You must square EACH difference separately and then add: d = √[(x₂ − x₁)² + (y₂ − y₁)²]. Squaring the sum gives a completely different (wrong) number — that's the Pythagoras structure leg² + leg², not (leg + leg)².

⚠️ Common mistake
What students think

The order of the points changes the distance, so you must always do (bigger − smaller).

Why it seems right

When you find a length 'by hand' you instinctively subtract small from big to keep it positive, so the order feels like it matters.

What actually happens

Because each difference is SQUARED, (x₂ − x₁)² = (x₁ − x₂)². Subtract in whichever order you like — the squares erase the sign, so the distance is the same either way.

⚠️ Common mistake
What students think

In the section formula for ratio m : n, multiply x₁ by m and x₂ by n: x = (mx₁ + nx₂)/(m + n).

Why it seems right

It feels natural to pair the first ratio number m with the first point A, keeping everything 'in order'.

What actually happens

It's CROSSED: the first ratio number m goes with the FAR point B, the second number n with the NEAR point A. So x = (mx₂ + nx₁)/(m + n). A quick sanity check: a 3 : 1 split lands the point closer to B, so B should carry the bigger weight (3).

⚠️ Common mistake
What students think

To find the midpoint you average the x with the y: midpoint = ((x₁ + y₁)/2, (x₂ + y₂)/2).

Why it seems right

There are lots of subscripts and two halves, so it's easy to mix up which numbers get paired.

What actually happens

Keep x's with x's and y's with y's: midpoint = ((x₁ + x₂)/2, (y₁ + y₂)/2). The first coordinate averages the two x-values; the second averages the two y-values.

Quick Check

What is the distance between the points (0, 0) and (5, 12)?

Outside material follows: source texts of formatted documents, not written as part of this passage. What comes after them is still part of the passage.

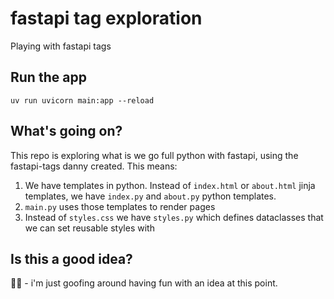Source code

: # fastapi tag exploration

Playing with fastapi tags

## Run the app

`uv run uvicorn main:app --reload`

## What's going on?

This repo is exploring what is we go full python with fastapi, using the fastapi-tags danny created.  This means:

1. We have templates in python.  Instead of `index.html` or `about.html` jinja templates, we have `index.py` and `about.py` python templates.
2. `main.py` uses those templates to render pages
3. Instead of `styles.css` we have `styles.py` which defines dataclasses that we can set reusable styles with

## Is this a good idea?

🤷‍♂️ - i'm just goofing around having fun with an idea at this point.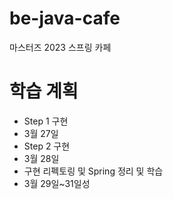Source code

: # be-java-cafe
마스터즈 2023 스프링 카페 


# 학습 계획
- Step 1 구현
 - 3월 27일 
- Step 2 구현
 - 3월 28일
- 구현 리펙토링 및 Spring 정리 및 학습
 - 3월 29일~31일성
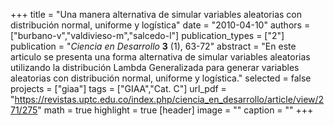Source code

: +++
title = "Una manera alternativa de simular variables aleatorias con distribución normal, uniforme y logística"
date = "2010-04-10"
authors = ["burbano-v","valdivieso-m","salcedo-l"]
publication_types = ["2"]
publication = "*Ciencia en Desarrollo* **3** (1), 63-72"
abstract = "En  este articulo se  presenta una  forma  alternativa de simular variables aleatorias  utilizando  la distribución  Lambda Generalizada para  generar variables aleatorias con distribución normal, uniforme y logística."
selected = false
projects = ["giaa"]
tags = ["GIAA","Cat. C"]
url_pdf = "https://revistas.uptc.edu.co/index.php/ciencia_en_desarrollo/article/view/271/275"
math = true
highlight = true
[header]
image = ""
caption = ""
+++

Three points satisfy AB + BC = AC. What does this tell you?

What is the midpoint of the segment joining (−2, 4) and (6, −2)?

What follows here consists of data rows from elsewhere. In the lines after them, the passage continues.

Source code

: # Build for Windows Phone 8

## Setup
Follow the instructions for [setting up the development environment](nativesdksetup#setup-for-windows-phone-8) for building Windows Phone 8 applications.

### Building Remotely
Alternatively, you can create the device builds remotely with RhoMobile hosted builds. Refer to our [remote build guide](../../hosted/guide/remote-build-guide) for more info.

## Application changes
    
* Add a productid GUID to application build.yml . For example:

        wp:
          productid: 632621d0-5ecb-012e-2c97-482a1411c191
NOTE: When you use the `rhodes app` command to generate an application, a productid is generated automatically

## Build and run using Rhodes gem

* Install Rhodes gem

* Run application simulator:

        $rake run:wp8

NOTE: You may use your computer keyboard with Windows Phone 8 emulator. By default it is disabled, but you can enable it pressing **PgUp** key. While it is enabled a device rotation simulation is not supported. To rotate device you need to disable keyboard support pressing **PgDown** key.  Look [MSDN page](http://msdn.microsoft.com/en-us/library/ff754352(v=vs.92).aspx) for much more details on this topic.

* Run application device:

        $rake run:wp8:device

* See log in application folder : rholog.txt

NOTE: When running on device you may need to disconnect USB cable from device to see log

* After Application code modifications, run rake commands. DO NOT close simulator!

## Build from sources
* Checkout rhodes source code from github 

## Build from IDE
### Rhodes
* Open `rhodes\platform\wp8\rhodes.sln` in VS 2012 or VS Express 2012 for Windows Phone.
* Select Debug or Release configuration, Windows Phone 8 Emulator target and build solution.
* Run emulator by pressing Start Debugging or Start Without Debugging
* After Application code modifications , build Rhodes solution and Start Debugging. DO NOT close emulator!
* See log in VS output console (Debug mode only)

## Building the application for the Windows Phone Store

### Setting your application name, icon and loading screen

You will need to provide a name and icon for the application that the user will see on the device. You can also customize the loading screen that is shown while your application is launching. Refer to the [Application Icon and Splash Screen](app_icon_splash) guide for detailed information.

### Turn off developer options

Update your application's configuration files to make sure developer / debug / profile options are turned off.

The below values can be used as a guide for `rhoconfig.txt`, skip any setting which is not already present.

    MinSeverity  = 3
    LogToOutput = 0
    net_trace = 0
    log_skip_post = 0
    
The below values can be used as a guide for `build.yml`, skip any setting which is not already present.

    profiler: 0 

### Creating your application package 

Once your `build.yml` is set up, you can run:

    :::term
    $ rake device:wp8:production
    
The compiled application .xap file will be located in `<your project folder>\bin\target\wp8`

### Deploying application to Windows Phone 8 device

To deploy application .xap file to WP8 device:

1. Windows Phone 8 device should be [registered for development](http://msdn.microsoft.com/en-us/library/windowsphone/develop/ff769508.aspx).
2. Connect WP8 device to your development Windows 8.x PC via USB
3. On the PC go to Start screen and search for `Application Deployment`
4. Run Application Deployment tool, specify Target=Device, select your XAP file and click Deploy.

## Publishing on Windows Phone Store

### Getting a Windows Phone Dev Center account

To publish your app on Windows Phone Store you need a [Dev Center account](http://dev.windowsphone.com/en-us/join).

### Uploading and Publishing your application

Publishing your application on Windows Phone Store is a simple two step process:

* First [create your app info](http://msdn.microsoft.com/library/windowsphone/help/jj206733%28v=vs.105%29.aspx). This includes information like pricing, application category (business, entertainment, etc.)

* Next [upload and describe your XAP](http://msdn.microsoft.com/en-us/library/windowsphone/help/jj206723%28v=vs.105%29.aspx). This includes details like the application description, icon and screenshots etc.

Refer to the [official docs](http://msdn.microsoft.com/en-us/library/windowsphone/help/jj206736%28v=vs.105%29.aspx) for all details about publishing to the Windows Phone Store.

A point divides the segment from A(0, 0) to B(8, 0) in the ratio 3 : 1. What is its x-coordinate?

Practice Problems

Easy

easy

Find the distance between (−5, 7) and (−1, 3).

easy

Find the midpoint of the segment joining (3, 0) and (3, 8).

Medium

medium

Find the coordinates of the points of trisection of the segment joining A(2, −2) and B(−7, 4) — the two points that divide it into three equal parts.

medium

Find a point on the y-axis that is equidistant from A(6, 5) and B(−4, 3).

Challenge

challenge

A(6, 1), B(8, 2), C(9, 4) and D(p, 3) are the vertices of a parallelogram, taken in order. Find p.

challenge

Find the ratio in which the y-axis divides the segment joining (5, −6) and (−1, −4), and find the point of division.

Summary

You should now be able to explain:

  • Coordinate geometry turns geometric questions about points into algebra, using their coordinates (x, y).
  • The distance formula: PQ = √[(x₂ − x₁)² + (y₂ − y₁)²], derived from the Pythagoras theorem on the right triangle with legs x₂ − x₁ and y₂ − y₁. The order of subtraction doesn’t matter because the differences are squared.
  • The distance from the origin: OP = √(x² + y²).
  • Collinearity: three points lie on a line when the largest distance equals the sum of the other two (AB + BC = AC).
  • You can classify triangles and quadrilaterals by comparing side lengths and diagonals (square, rhombus, rectangle, parallelogram).
  • The section formula: a point dividing AB internally in ratio m : n is ((mx₂ + nx₁)/(m + n), (my₂ + ny₁)/(m + n)) — derived from similar triangles, with the ratio numbers crossed onto the opposite endpoints.
  • The midpoint formula is the m = n = 1 case: ((x₁ + x₂)/2, (y₁ + y₂)/2) — just the average of the coordinates.

What’s Next

So far you’ve described positions and distances with coordinates. Next, in Introduction to Trigonometry, you’ll connect the angles of a right triangle to the ratios of its sides — sine, cosine and tangent. Where coordinate geometry measures how far, trigonometry measures which direction, and together they power everything from measuring the height of a tower to navigation and physics.